### THE PROBLEM
Write out every line below that contains "waterway".
--- INPUT DATA ---
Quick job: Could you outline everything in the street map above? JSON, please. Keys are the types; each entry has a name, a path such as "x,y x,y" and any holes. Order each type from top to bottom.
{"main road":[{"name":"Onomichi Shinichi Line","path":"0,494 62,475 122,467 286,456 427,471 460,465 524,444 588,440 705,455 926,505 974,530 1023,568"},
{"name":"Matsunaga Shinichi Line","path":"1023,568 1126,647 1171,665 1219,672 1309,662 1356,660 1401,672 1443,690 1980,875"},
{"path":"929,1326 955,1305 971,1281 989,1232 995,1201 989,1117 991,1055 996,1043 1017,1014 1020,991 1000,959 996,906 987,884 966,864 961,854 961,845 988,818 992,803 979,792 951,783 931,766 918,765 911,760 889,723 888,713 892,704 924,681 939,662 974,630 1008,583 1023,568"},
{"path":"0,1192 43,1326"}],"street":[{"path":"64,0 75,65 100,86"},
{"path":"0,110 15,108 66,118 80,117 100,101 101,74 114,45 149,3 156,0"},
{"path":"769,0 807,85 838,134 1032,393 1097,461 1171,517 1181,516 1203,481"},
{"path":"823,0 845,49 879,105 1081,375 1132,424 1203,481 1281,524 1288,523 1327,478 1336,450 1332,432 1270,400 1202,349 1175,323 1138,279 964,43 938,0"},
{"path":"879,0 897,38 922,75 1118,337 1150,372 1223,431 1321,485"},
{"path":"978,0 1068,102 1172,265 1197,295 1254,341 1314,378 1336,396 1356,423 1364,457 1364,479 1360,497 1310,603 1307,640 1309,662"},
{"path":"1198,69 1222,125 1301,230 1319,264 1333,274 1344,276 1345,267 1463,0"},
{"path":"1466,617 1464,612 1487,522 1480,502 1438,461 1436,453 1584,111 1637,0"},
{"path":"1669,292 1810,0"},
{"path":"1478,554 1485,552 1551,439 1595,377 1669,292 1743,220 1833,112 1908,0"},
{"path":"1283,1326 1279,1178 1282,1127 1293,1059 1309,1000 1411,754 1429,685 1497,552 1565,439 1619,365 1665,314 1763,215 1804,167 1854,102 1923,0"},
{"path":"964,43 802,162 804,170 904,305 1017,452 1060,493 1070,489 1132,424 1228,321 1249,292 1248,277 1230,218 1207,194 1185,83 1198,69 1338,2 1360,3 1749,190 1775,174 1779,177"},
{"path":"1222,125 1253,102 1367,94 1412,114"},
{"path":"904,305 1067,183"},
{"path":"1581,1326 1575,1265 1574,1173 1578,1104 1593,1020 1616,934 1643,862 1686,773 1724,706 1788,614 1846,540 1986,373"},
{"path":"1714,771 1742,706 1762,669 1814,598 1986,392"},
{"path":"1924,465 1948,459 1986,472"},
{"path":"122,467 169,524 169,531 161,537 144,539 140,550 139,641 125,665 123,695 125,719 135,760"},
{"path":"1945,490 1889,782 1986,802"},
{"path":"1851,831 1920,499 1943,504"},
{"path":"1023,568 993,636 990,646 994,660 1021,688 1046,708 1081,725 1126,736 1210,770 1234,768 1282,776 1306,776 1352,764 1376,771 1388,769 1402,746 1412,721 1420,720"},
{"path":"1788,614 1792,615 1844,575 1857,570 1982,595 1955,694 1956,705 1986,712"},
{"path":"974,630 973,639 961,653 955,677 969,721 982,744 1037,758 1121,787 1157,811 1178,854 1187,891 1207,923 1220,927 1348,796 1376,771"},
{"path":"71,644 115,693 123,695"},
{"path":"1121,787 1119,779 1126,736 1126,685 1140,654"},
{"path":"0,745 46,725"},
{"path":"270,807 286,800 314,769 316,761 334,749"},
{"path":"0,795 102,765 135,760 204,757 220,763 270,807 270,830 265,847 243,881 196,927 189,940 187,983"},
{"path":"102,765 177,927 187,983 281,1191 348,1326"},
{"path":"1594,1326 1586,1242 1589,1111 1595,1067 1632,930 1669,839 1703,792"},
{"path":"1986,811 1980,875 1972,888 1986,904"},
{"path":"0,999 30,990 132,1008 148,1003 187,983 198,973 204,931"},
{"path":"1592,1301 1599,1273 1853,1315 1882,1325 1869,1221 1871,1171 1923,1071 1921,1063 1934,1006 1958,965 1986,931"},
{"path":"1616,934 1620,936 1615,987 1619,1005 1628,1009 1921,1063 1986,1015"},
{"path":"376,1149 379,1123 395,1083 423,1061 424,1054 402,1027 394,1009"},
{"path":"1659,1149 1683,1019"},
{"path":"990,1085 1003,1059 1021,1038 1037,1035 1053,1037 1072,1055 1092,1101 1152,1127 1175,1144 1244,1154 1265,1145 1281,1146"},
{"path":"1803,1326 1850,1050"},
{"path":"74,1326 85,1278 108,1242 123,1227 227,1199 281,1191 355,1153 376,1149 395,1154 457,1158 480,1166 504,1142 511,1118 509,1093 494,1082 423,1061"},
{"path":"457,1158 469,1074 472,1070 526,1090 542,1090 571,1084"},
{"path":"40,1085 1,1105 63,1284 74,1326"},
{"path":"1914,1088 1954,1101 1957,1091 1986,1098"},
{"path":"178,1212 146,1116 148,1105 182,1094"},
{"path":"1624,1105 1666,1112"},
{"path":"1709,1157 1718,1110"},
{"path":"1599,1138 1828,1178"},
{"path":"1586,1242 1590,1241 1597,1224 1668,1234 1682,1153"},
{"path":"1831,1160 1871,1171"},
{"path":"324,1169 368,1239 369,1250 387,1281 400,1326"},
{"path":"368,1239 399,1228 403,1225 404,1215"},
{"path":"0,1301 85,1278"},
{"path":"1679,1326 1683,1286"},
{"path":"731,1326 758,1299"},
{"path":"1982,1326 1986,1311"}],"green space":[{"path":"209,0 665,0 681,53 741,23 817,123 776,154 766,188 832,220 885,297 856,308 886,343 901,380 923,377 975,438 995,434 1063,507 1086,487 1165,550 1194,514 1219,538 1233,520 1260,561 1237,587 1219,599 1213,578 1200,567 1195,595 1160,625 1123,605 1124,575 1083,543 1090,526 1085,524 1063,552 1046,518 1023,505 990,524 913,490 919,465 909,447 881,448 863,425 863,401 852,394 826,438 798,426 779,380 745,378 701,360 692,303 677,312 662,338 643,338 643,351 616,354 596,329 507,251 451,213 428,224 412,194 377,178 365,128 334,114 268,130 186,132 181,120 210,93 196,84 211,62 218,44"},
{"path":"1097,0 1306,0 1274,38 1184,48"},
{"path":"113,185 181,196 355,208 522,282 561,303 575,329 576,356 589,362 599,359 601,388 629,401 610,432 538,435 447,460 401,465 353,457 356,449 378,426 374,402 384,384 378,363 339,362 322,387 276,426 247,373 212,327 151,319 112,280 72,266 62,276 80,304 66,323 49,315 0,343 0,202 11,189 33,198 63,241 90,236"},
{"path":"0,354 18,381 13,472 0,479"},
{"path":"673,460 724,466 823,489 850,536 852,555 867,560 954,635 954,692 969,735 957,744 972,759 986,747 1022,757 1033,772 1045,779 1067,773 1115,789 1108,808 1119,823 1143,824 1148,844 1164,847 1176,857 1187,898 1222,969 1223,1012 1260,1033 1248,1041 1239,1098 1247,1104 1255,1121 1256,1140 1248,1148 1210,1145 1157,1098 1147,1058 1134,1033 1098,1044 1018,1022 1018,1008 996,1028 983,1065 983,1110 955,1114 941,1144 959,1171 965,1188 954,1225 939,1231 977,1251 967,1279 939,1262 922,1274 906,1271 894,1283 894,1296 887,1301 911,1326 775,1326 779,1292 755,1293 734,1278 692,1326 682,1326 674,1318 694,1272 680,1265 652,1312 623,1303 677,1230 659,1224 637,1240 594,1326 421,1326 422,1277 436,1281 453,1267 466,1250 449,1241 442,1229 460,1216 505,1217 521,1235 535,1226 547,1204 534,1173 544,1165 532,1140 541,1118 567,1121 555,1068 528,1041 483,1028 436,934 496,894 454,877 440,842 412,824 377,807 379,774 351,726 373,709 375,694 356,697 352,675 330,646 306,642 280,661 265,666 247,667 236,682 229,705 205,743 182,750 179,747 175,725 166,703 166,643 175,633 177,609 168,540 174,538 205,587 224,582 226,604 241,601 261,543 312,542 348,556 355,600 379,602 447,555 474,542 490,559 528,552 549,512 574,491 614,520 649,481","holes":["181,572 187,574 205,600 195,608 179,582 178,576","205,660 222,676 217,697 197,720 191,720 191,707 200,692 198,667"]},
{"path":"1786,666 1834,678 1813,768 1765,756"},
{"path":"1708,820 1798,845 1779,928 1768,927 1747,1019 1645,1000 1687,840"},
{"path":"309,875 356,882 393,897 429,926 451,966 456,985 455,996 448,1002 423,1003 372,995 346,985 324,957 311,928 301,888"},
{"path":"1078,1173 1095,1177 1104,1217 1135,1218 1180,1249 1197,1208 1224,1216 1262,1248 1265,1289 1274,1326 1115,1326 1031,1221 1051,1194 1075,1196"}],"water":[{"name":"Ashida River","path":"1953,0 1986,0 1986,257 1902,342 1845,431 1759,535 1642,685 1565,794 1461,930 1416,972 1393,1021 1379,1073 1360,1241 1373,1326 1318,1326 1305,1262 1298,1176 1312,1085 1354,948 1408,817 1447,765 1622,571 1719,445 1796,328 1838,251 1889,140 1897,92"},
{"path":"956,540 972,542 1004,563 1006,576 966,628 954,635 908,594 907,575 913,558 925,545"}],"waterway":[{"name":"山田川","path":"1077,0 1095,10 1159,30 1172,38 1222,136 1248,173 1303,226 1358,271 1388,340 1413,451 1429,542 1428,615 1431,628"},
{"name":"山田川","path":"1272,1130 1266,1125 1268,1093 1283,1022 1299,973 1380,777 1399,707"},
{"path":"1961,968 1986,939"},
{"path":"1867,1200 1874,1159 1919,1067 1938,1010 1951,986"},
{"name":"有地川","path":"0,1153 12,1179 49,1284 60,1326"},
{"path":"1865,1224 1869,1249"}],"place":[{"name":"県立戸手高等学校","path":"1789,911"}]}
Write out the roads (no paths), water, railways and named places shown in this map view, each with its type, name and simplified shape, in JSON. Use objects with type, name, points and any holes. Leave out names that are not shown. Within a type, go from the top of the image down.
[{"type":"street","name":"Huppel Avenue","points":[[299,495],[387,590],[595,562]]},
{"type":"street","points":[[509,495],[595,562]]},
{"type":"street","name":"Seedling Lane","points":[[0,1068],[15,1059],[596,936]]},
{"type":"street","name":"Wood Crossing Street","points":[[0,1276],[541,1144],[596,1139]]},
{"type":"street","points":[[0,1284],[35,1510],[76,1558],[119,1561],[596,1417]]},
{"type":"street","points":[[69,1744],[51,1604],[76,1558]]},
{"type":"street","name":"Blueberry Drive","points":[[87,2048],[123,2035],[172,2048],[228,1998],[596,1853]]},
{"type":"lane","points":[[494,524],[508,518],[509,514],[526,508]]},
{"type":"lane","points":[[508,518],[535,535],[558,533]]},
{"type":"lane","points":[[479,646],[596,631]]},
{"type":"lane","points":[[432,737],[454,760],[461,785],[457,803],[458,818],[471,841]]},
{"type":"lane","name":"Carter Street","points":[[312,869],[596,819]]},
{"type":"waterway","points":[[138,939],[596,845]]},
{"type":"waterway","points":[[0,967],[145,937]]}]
---
### YOUR SOLUTION
{"path":"956,540 972,542 1004,563 1006,576 966,628 954,635 908,594 907,575 913,558 925,545"}],"waterway":[{"name":"山田川","path":"1077,0 1095,10 1159,30 1172,38 1222,136 1248,173 1303,226 1358,271 1388,340 1413,451 1429,542 1428,615 1431,628"},
{"type":"waterway","points":[[138,939],[596,845]]},
{"type":"waterway","points":[[0,967],[145,937]]}]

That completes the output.